6. The method for observing the settlement of oil tanks in plateau areas according to claim 5, characterized in that, The multi-set cross-validation in step S3 specifically includes: S301. Based on the real-time ranging values ​​between all sets of computing terminals in the entire ring, the global coordinates of each set are initially calculated using the least squares method, and the deviation of each set from the initial coordinates is calculated. S302. Determine at least three non-adjacent detection sets whose deviation is less than the preset stability threshold and whose internal relative deformation is the smallest as the initial reference set; S303. Using the initial reference set as a fixed constraint, recalculate the absolute displacement vector of the remaining detection sets; S304. If an initial reference set has an internal relative deformation exceeding the threshold in a subsequent monitoring period, it is removed from the reference set, and the process returns to step S302 to iterate and determine a new reference set until the reference set constitutes a stable global coordinate constraint network.

7. The method for observing the settlement of oil tanks in plateau areas according to claim 5, characterized in that, The step-by-step determination in step S4 specifically includes: First, by calculating the absolute displacement vector of each set of terminals, the detection sets that have overall displacement are selected; Secondly, for the detection set with overall displacement, analyze the distribution of relative deformation of each basic sensing unit inside it, and determine the basic sensing unit whose relative deformation exceeds the threshold as the deformation point. Finally, the circumferential interval where the continuous deformation points are located is determined as the deformation region, and the absolute displacement direction and displacement magnitude of each point are determined by the vector superposition result of the relative deformation of each deformation point and the overall displacement of the set.

8. The method for observing the settlement of oil tanks in plateau areas according to claim 5, characterized in that, The specific rules for distinguishing and judging deformation properties are as follows: If the deformation area is a local circumferential continuous distribution, and the displacement vector is dominated by the vertical component and shows a continuous cumulative change over time, it is determined to be local foundation settlement.
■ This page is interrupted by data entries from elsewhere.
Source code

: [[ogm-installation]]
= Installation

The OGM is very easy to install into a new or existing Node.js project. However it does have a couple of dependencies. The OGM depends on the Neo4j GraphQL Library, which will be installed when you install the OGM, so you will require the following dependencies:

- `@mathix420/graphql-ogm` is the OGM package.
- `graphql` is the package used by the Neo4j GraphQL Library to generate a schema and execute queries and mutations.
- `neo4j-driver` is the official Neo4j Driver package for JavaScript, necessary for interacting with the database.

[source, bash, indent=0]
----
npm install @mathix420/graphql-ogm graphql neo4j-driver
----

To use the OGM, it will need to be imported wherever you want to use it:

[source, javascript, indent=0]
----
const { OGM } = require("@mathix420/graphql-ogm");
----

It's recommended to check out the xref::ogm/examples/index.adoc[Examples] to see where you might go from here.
If the deformation involves the entire detection set and the displacement vector is dominated by the horizontal component, and changes periodically with temperature or wind force, it is determined to be an external environmental disturbance.

9. The method for observing the settlement of oil tanks in plateau areas according to claim 5, characterized in that, In step S2, when the relative deformation of all basic sensing units in the same detection set is of the same magnitude and in the same direction, it is determined that the detection set as a whole has undergone rigid body displacement. At this time, only the overall displacement trend of the set is recorded, and the internal relative deformation is not calculated. The absolute displacement is determined after cross-verification with adjacent detection sets in step S3.

10. A method for observing the settlement of oil tanks in plateau areas according to claim 5, characterized in that, In step S3, when more than 50% of the total number of detection sets simultaneously show absolute displacement of the same direction and magnitude, it is determined that the oil tank is in overall rigid body motion. At this time, the current state is marked as overall displacement mode, the local settlement determination is paused, and monitoring is resumed after the overall displacement stabilizes.